女巫接过剪刀,看着这些浓艳花朵,多少有些不忍下手。黑桃K先生见她迟疑,笑着说:

“不要紧,剪过之后反而长得好。”

女巫听他这样说,这才选了五六支将开未开的花枝剪下,抱在怀里,竟是好大一捧。她两手捧着花束,回头向他微笑。黑桃K先生在一旁看着,只觉她的面容与鲜花两相辉映,比起平常来更显明丽,竟不知该用什么言语形容,不觉为之倾倒。

女巫见他发愣,决定要找些话题来聊,就笑着说:

“我一直喜欢花儿,只是住在公寓里,简直什么都养不活。”

“既然这样,我要他们天天送鲜切花到你房间去。”

女巫又摇一摇头:

“住在这里的时候可以这样,等公寓修整好我搬回去,就又见不到花儿了。”

“那我以后每天都去给你送——”

这一句话脱口而出,就连黑桃K先生也觉得自己有些过分憨直,不好意思地抿住嘴唇。说不清为什么,这里明明是他更熟悉的环境,可当他站在这里的时候,与女巫相处起来,反而不如此前在她的公寓里那般自在。

黑桃K先生始终有些疑惑,弄不清昨晚在公寓窗前的接吻究竟是醒是梦。可他竟不敢问,生怕那当真只是黄粱一梦,一旦开口询问,就要彻底破碎。

此时夜幕已然降临,月亮却还不像上次那样高悬,蝉声鸣叫不休,多少有些恼人。这场景与昨夜的情景迥异,然而眼前的人披着一点淡淡月光,又有点像是他昨晚看见的那样。

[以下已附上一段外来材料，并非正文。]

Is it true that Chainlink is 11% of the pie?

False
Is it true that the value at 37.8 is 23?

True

他觉得他们之间的距离很近很近,却又隔着一层看不见的障蔽。丧失了之前的环境,他更不知道要怎样和她接近,全然不知所措。那一层屏障,虽然只是薄薄一层,却好像永远也突破不了。

女巫一笑,没有拒绝他的热情。她怀中的花束盛大浓艳,显得非常华丽,她本人却穿着极为朴素的衣袍。

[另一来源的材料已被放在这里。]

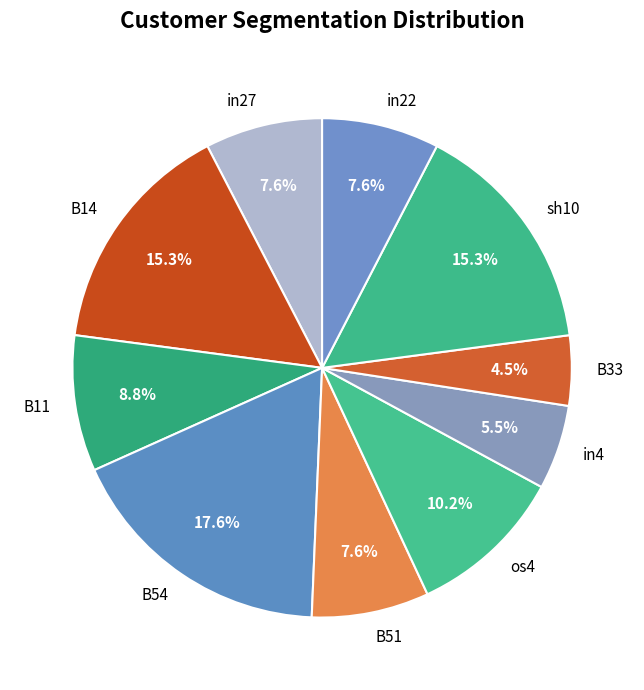

True or false: B54 accounts for 9% of the total.

False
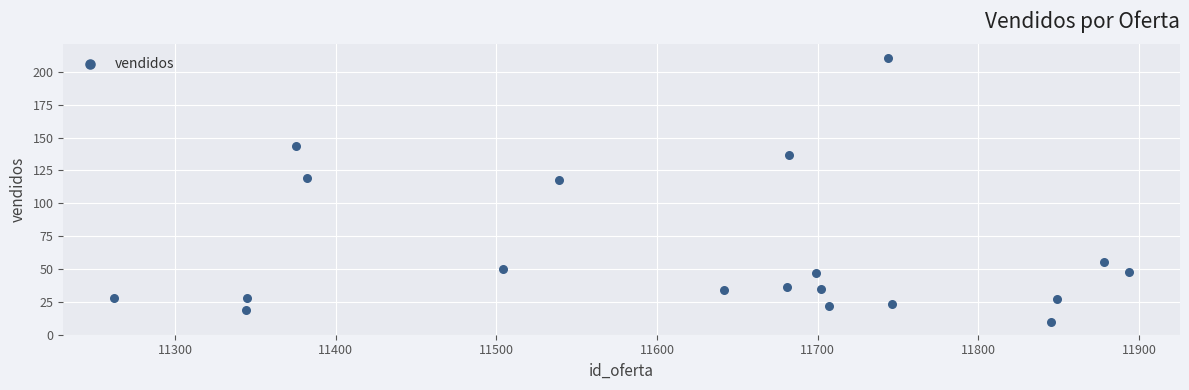

What is the range of Y values (max minus min)?

201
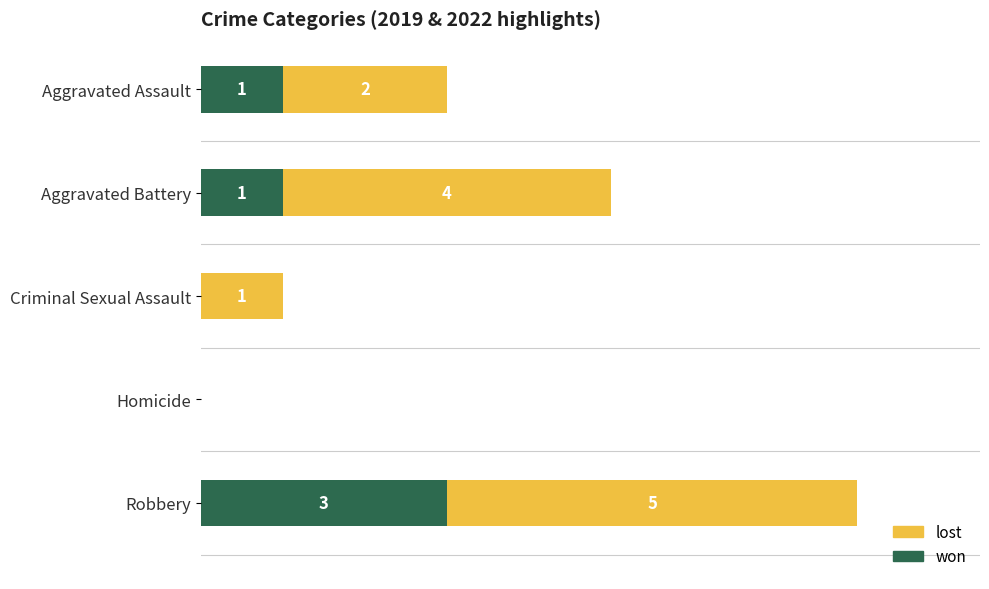

Which category has the highest value in the won series?

Robbery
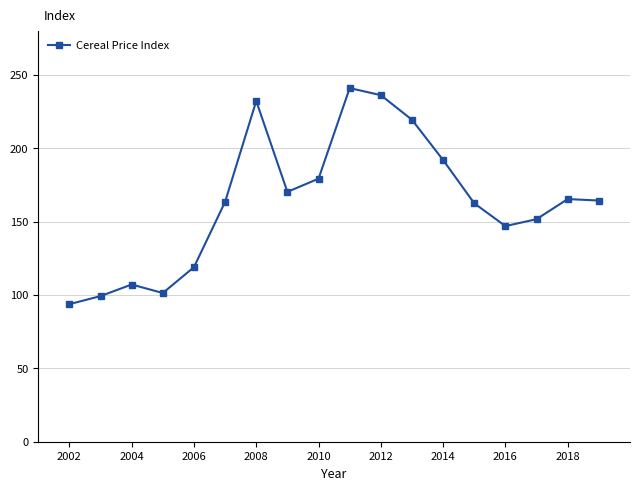

True or false: the data has more than 2 interior local peaks.

True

他拿起剪刀,剪下一支正在怒放的花朵,插在她发间。她有点惊讶地看向他,随后笑问:

“这样好看吗?”

黑桃K先生点点头,她却像是有些羞惭似的垂下眼帘:

“花太美了,戴在我头上,反而会显得有点奇怪吧。”

怎么会呢。

黑桃K先生有点看得呆了,一时间不知要怎样去反驳她,只能说:

“没有,花朵衬得你非常美。”

此时空气中的氛围,又开始显得有些暧昧。他们离得很近,女巫看着黑桃K先生,他显得不知所措,有点呆呆的,如同在梦游。他正是在露出这种表情的时候才显得格外可爱,女巫有点情不自禁,在他唇上吻了一下。

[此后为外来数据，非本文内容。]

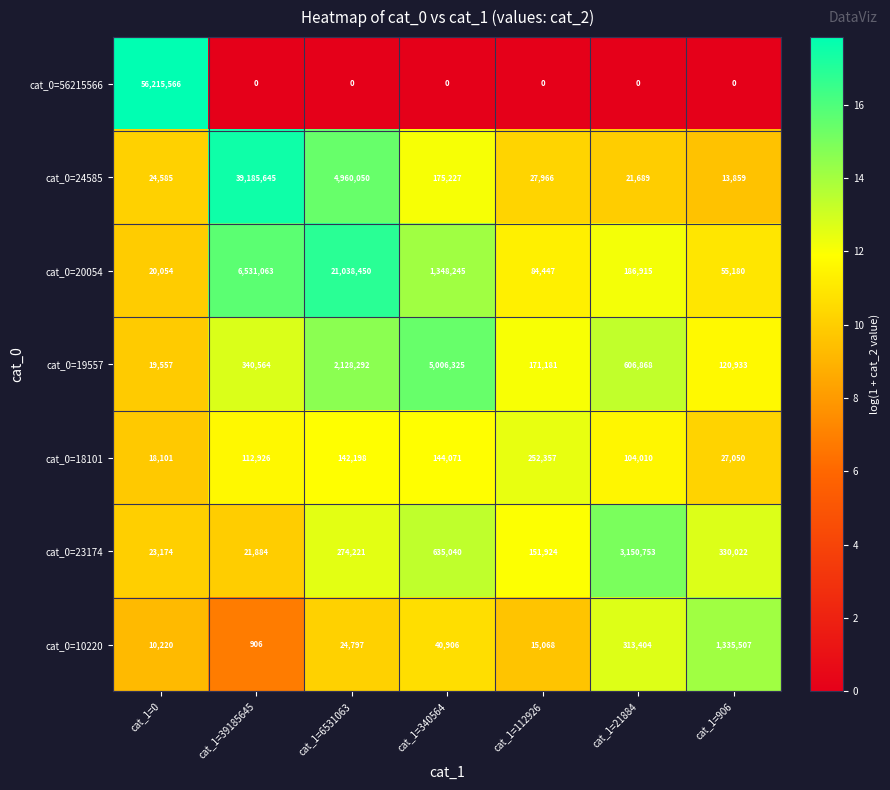

At which label is cat_0=10220 closest to 668206?

cat_1=21884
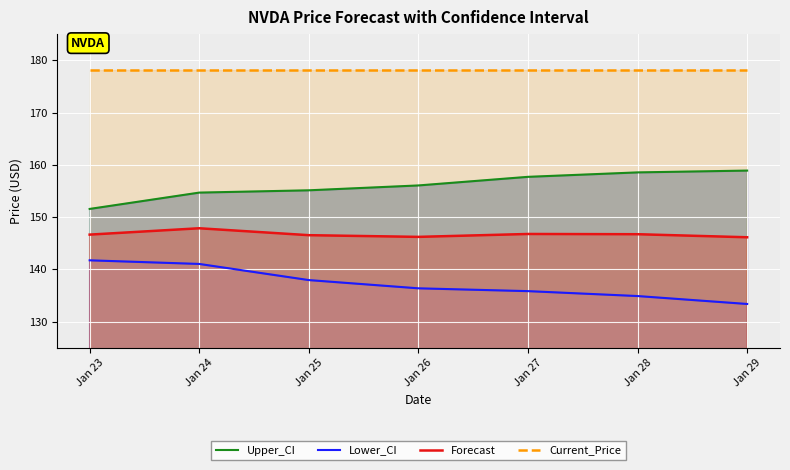

What are all the series names shown in the legend?

Upper_CI, Lower_CI, Forecast, Current_Price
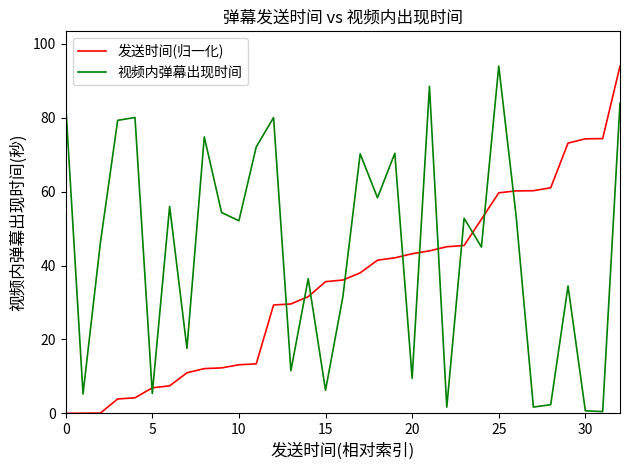

Which series ends up on top after the final intersection of 发送时间(归一化) and 视频内弹幕出现时间?

发送时间(归一化)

这个吻很轻,与其说这是一个吻,倒不如说只是在他的唇上啄了一下。

但这次黑桃K先生可以确信这不是梦了,因为他是清清醒醒站在这里的。只是对这个吻的意味,他反而更加糊涂。它显得如此亲昵,却又这样短促。如果说这是某种爱,那它未免消失得过快。她到底是在以什么样的心情吻他?是把他当做恋人一样喜欢,还是像吻一只小狗小兔子那样?

这样一想,他反而有点委屈了。

天色又暗下去,这天的月光不如前一天那样明亮,女巫没有看出他那细微的表情变化,只是牵住了他的手:

“天晚了,我们回去吧。”

“我来帮你拿着花儿。”

他们手牵着手,沿着花园中的小径走回大宅里去。尼尔森先生在门口等着他们,从黑桃K先生手里接过他们剪下的花儿。他们一起走上楼梯,在房间门口分别。

之后一直过去了一周,他们就再没单独见过。